Locke Campaign Committee Fined $2,500 Finance Laws Were Violated During Out-Of-State Fund-Raisers
A state agency on Tuesday fined Gov. Gary Locke’s political committee a maximum $2,500 after the committee admitted breaking campaign finance laws during two out-of-state fund-raisers last year.
“I just don’t think we can appear to be soft on somebody” just because he is the governor, state Public Disclosure Commission member Jim Whiteside said before the panel unanimously approved his motion to impose the fine.
The first-term Democrat said the decision “brings to a close an unfortunate mistake involving volunteers who failed to follow complicated campaign laws.”
That defense, repeated by Locke’s lawyer in an attempt to avoid a large fine, won no sympathy from the commission. Members said the public suffered by being denied knowledge of the more than $5,000 in contributions until after the 1996 election.
“We just simply can’t keep rationalizing errors simply because there are volunteers” responsible for campaign finance reporting illegalities, Whiteside said.
Locke’s lawyer, C. James Frush, pleaded with the panel to impose a small fine of a few hundred dollars at most.
“There was not an intention to hide the identity” of contributors at the fund-raisers. “There not the intention to hide the amount,” he said, likening the campaign’s handling of the money to the “Keystone Kops.”
The commission action came weeks after the Locke campaign signed an agreement acknowledging errors in reporting of about $5,300 from 23 donors.
PDC investigators agreed that the errors were due to negligence, and said they found no intent to deceive the public. In fact, the investigators took the unusual step of commending the Locke campaign for its cooperation, which included hiring an outside auditor and supplying documents without subpoenas.

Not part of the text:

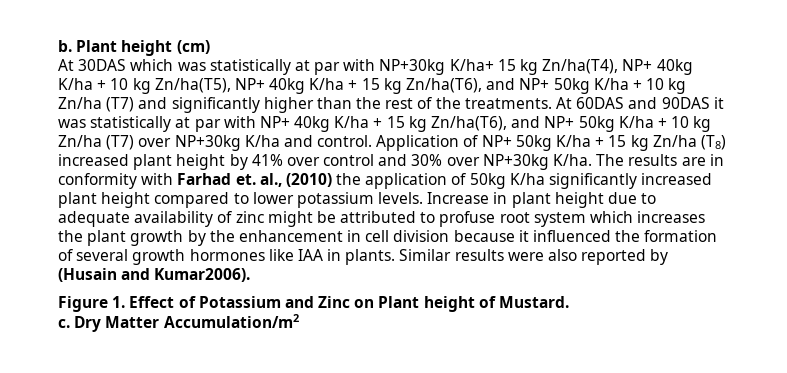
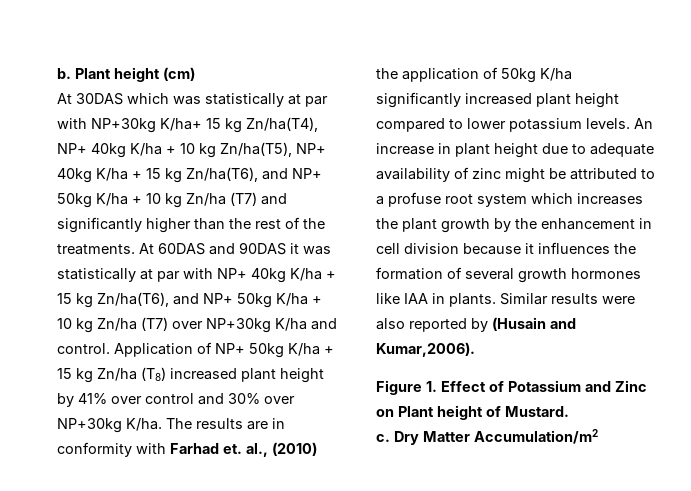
[427,192,490,204] Increase -> [634,118,653,129] [376,143,434,155] An increase
(436, 217) none -> [376,196,384,205] a
[533,230,612,242] influenced -> [538,242,610,254] influences
[154,268,251,282] Kumar2006). -> [376,342,475,357] Kumar,2006).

The investigation focused on the reporting of two fund-raisers held last October in New York City and Washington, D.C. It involved 23 of the campaign’s 9,117 donors and $5,335 out of the $2.4 million collected by the campaign, according to the PDC report.
The Locke campaign admitted it accepted cash contributions in excess of the $50 limit, failed to deposit the cash and failed to timely report the names and address of contributors, all violations of campaign finance laws.
Locke’s campaign consultant, Seattle-based FDR Services, said unpaid volunteers inadvertently collected the cash contributions exceeding the legal limit.
The cash wasn’t deposited in campaign accounts, as required by law, because the volunteers worried about the dangers of carrying cash in a big city. Instead, the cash was used to help defray the cost of the dinners, the campaign said.
The campaign asked the PDC last October how to handle the cash contributions and expenditures, but then failed to follow the commission’s instructions.
The errors were discovered earlier this year, prompting the campaign to return all cash collected at the New York event, as well as the single contributions over $50 collected in Washington, D.C. Corrected finance reports were filed last March.
Meanwhile, the PDC is looking into contributions Locke received from members of a Buddhist temple, including a $5,000 cash donation from the temple’s grand master during one of Locke’s four visits. Locke said he returned the money.
He also said he turned over all records involving a total of $13,070 he received during the campaign from members of the temple, the Ling Sheng Ching Tze Temple in Redmond near the Microsoft campus.
Temple spokesmen have said they did nothing illegal.